Shape-preserving approximation is a type of constrained approximation: we demand that the approximating tool preserves certain geometric properties of the function, such as a sign, monotonicity, convexity, etc. Normally the element of best-unconstrained approximation is oscillating around the target function, but such oscillation may be undesired in applications, so specialized methods need to be developed. Shape-preserving requirements appear naturally in some problems of computer-aided geometric design. Research focuses on how much of the accuracy of approximation we must sacrifice in order to fulfill shape constraints.
One of the main tasks of approximation theory is to investigate relations between the smoothness of the approximated function and the error of approximation. If a function is “smoother” (e.g. has more derivatives), one can usually achieve a better approximation rate. Conversely, the magnitude of the approximation error carries information about the smoothness of the function. To achieve such direct and converse results, one needs to properly measure the smoothness of the function, and derivatives are usually not sensitive enough for the task. One of the applications of measures of smoothness is the analysis of the speed of numerical solutions of integral and partial differential equations.

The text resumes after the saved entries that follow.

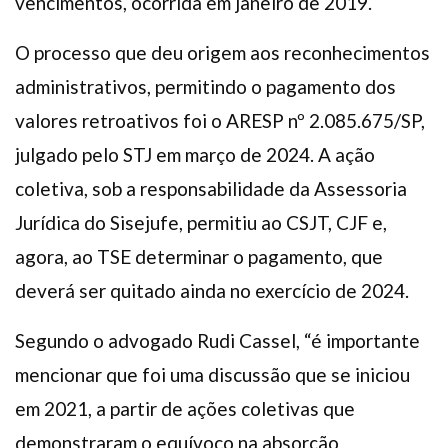
vencimentos, ocorrida em janeiro de 2019.
O processo que deu origem aos reconhecimentos
administrativos, permitindo o pagamento dos
valores retroativos foi o ARESP nº 2.085.675/SP,
julgado pelo STJ em março de 2024. A ação
coletiva, sob a responsabilidade da Assessoria
Jurídica do Sisejufe, permitiu ao CSJT, CJF e,
agora, ao TSE determinar o pagamento, que
deverá ser quitado ainda no exercício de 2024.
Segundo o advogado Rudi Cassel, “é importante
mencionar que foi uma discussão que se iniciou
em 2021, a partir de ações coletivas que
demonstraram o equívoco na absorção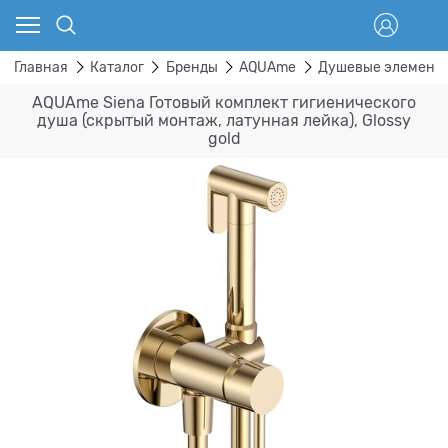
Главная
Каталог
Бренды
AQUAme
Душевые элементы
AQUAme Siena Готовый комплект гигиенического
душа (скрытый монтаж, латунная лейка), Glossy
gold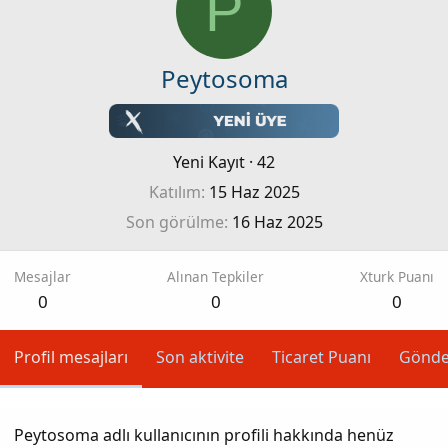
P
Peytosoma
Yeni Kayıt
·
42
Katılım
15 Haz 2025
Son görülme
16 Haz 2025
Mesajlar
Alınan Tepkiler
Xturk Puanı
0
0
0
Profil mesajları
Son aktivite
Ticaret Puanı
Gönde
Peytosoma adlı kullanıcının profili hakkında henüz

Your future in approximation theory
Students in approximation theory can find jobs in academia and industry. Many of our MSc graduates continue their studies at the PhD level in various prestigious universities both in Canada and abroad (the University of Alberta, University of British Columbia, University of Montreal, Max Planck Institute for Mathematics in Bonn), and our PhD graduates have been successful in finding jobs in academia or industry.